*Work order*
In your copy of the data, include no pictures and alter nothing else.

*Provided records*
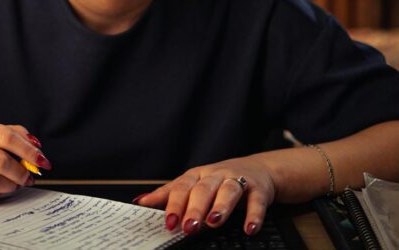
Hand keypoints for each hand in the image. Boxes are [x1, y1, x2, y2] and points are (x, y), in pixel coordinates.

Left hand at [135, 155, 275, 235]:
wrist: (257, 169)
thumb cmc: (218, 180)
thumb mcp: (193, 184)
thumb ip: (168, 194)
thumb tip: (140, 201)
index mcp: (197, 176)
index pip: (182, 188)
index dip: (174, 204)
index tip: (168, 222)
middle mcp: (216, 176)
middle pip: (203, 190)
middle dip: (195, 209)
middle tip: (188, 227)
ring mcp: (238, 180)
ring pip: (229, 191)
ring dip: (221, 207)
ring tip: (214, 222)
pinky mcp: (258, 189)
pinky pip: (256, 202)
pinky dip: (254, 215)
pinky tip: (249, 228)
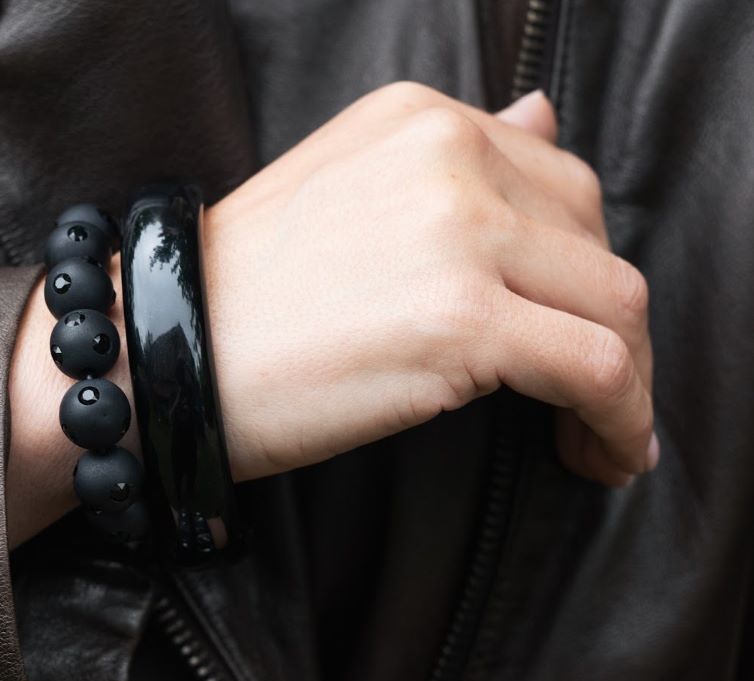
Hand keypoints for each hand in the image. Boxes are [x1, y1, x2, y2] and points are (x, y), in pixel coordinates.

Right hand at [203, 83, 654, 486]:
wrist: (157, 353)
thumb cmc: (231, 301)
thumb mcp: (342, 195)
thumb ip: (448, 162)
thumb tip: (541, 119)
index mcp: (422, 121)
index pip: (555, 186)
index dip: (576, 272)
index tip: (572, 335)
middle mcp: (451, 155)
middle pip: (594, 242)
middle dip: (609, 328)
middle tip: (593, 401)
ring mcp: (459, 232)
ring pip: (614, 304)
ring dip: (628, 381)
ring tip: (605, 439)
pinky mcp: (461, 319)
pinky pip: (594, 368)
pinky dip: (620, 420)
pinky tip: (606, 457)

*Your solution*
Hand keypoints for each hand in the image. Boxes are [x1, y1, x2, y2] and points are (x, y), in pixel coordinates.

Left hand at [135, 155, 275, 235]:
wrist: (257, 169)
thumb cmc: (218, 180)
thumb mcp: (193, 184)
thumb ip: (168, 194)
thumb tip: (140, 201)
index mcp: (197, 176)
index pip: (182, 188)
index dip: (174, 204)
index tip: (168, 222)
middle mcp: (216, 176)
middle pip: (203, 190)
middle dip: (195, 209)
middle tip: (188, 227)
ring mcp: (238, 180)
ring pip: (229, 191)
ring dip: (221, 207)
ring tip: (214, 222)
pinky mcp: (258, 189)
pinky pip: (256, 202)
pinky dip: (254, 215)
pinky tip: (249, 228)
Hand keypoints for each hand in the image. Boxes are [x1, y1, x2, y2] and points are (x, y), in pixel coordinates.

Right hand at [203, 83, 654, 486]:
wrist: (157, 353)
thumb cmc: (231, 301)
thumb mcp: (342, 195)
thumb ip: (448, 162)
thumb tip: (541, 119)
index mcp: (422, 121)
index pip: (555, 186)
index dip: (576, 272)
index tip: (572, 335)
middle mcp: (451, 155)
middle pip: (594, 242)
middle dip: (609, 328)
middle tip: (593, 401)
ring mcp: (459, 232)
ring pip: (614, 304)
ring dip: (628, 381)
ring tip: (605, 439)
pinky mcp: (461, 319)
pinky pip: (594, 368)
pinky dip: (620, 420)
pinky tip: (606, 457)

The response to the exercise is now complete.